Écrit par un moine dominicain, le "Marteau des sorcières" est devenu pendant deux siècles le manuel des juges lors de la chasse aux sorcières.

Jan Luyken (Domaine public).
Comme Anneken Hendriks à Amsterdam en 1571, de nombreuses femmes ont été brûlées après avoir été accusées de sorcellerie. ©Jan Luyken (Domaine public).

Rome, le 5 décembre 1484. À la demande de l'inquisiteur Heinrich Kramer Institoris, le pape Innocent VIII proclame la bulle Summis desiderantes affectibus. En clair, la sorcellerie est désormais officiellement vue comme "un crime de lèse-majesté".

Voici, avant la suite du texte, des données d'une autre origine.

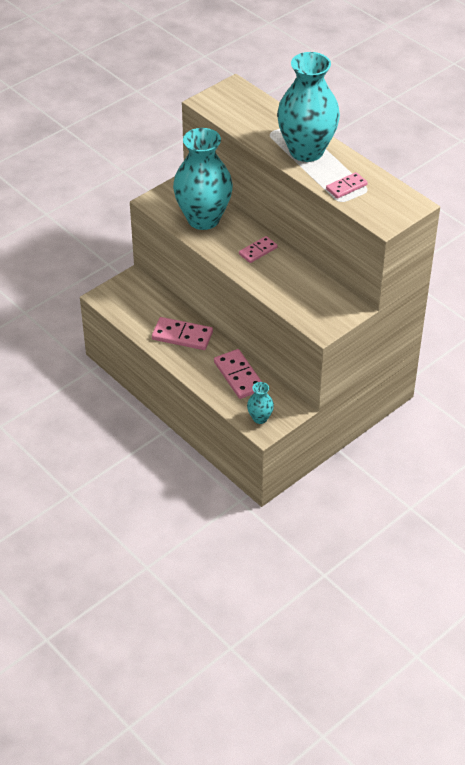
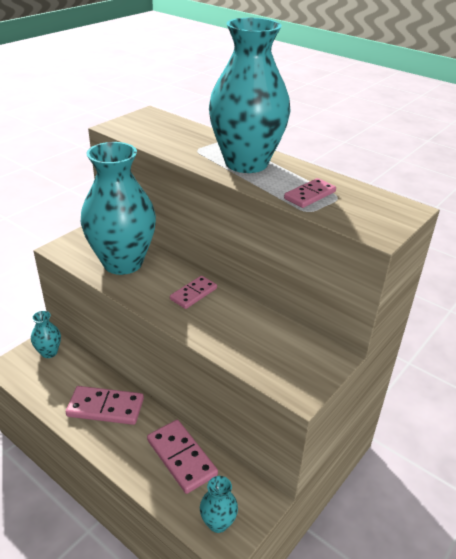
camera: 10 degrees left, 10 degrees down
(135, 288) = (49, 352): none -> turquoise vase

Innsbruck, février 1486. Heinrich Institoris fait grise mine. Après des mois dans la région, le moine dominicain originaire de Sélestat lance une enquête contre une cinquantaine de suspects. En majorité des femmes. Ses poursuites sont stoppées nettes par l'évêque du coin qui ira même jusqu'à chasser l'inquisiteur de la ville. "Ça s'est mal passé", confirme Franck Mercier, professeur d'histoire médiévale à l'université de Rennes-2 qui a travaillé sur la chasse aux sorcières. "Le Malleus Maleficarum a été le produit d'un échec."